Me hacía gracia la llamada a la oración. Varias veces al día, como una banda sonora. Pero eso sólo es porque soy un turista; aquí me molestan las campanas, invadiendo mi paz y mi vida cotidiana obligatoriamente. También me pareció divertido ver a mis compañeras de trabajo con pañuelo en la cabeza, pero es por la misma razón: no tiene fundamento más allá de las obligaciones de los de siempre y ellas volverán a su aspecto habitual. Me gusta su pelo, su risa y su piel, que me miren a los ojos, la deliciosa confusión que se produce entre iguales tan distintos.

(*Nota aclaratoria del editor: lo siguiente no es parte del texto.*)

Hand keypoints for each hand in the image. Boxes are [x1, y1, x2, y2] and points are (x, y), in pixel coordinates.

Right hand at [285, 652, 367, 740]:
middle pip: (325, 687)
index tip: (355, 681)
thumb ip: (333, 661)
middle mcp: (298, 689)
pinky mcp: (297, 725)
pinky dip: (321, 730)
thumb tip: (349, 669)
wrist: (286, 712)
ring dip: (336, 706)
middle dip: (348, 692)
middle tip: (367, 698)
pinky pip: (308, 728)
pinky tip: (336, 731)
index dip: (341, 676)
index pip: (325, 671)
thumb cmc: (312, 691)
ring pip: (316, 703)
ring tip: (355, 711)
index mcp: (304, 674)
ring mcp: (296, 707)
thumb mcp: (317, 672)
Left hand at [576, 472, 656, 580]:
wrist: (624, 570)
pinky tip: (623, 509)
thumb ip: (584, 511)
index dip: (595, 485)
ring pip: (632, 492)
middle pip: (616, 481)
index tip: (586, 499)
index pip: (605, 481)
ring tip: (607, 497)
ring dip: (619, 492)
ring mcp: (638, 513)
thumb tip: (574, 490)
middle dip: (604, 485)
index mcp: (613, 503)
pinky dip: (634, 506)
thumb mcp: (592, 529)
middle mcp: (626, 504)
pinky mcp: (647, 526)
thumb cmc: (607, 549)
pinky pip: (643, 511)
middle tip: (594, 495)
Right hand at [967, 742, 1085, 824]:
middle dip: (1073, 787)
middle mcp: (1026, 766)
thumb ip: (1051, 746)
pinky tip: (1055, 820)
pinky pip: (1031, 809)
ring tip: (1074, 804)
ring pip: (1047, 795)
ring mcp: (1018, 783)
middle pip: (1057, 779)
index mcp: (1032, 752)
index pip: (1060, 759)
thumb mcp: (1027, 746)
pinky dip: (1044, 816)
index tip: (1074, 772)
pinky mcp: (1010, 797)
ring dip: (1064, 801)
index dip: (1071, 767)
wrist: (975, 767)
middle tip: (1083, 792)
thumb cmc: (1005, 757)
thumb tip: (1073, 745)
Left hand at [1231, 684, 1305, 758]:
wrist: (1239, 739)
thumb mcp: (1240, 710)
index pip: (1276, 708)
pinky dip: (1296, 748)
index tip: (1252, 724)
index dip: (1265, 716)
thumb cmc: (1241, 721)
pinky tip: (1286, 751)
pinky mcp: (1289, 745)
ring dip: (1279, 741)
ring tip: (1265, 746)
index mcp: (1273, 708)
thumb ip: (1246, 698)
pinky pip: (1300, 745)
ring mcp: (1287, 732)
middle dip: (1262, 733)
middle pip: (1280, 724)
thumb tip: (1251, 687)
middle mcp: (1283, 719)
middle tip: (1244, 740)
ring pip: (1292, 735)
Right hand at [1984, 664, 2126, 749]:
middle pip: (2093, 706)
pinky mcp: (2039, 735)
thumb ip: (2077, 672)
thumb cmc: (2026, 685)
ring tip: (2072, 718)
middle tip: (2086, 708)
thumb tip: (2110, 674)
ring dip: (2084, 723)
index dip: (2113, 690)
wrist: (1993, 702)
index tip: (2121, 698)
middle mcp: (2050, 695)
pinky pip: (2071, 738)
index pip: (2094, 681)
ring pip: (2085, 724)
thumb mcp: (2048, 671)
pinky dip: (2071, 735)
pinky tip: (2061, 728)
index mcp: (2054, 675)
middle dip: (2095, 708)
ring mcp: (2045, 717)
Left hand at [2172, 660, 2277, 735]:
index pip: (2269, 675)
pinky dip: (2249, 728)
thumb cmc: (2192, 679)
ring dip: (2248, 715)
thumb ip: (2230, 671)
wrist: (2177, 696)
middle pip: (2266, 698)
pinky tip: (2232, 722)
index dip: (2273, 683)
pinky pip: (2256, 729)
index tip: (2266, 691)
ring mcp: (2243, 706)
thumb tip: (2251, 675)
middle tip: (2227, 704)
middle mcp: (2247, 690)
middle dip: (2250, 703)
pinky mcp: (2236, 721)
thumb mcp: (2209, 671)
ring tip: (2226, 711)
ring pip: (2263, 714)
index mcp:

Tengo algunas mezquitas instaladas desordenadamente entre mis neuronas. Recuerdo el sabor del kebap, el frío de la noche de febrero y la omnipresencia de Atatürk. No olvidaré el recorrido que hicimos por los barrios griego y judío, el Estambul que no visitan los tur
istas, las casas que se derrumban, la bolsa de basura que sobrevoló nuestras cabezas, la señora que bajaba cosas a la calle con una cesta y una cuerda. Las calles llenas de gente que va a comprar, regenta su negocio o simplemente habla.

A la vuelta perdieron mi maleta. Con la hoja que llevaba escrito el nombre de Yasar Kemal. Un día después la recuperé: la ropa tenía el frío y la humedad de Estambul. Creí recobrar el aroma de las especias, pero seguramente fue una trampa de la memoria y del deseo. Dos días después volví a ver Hamam, una maravillosa película que me hizo regresar durante muchos minutos.

Estoy recordando, viendo fotografías. Tengo la peor de las resacas, y no es de raki: es la enfermedad de la melancolía, el deseo de volver, de hablar de entonces. Pues ¿de qué vale todo esto si no hay nadie con quien hablar, alguien a quien contarlo, alguien con quien recordar?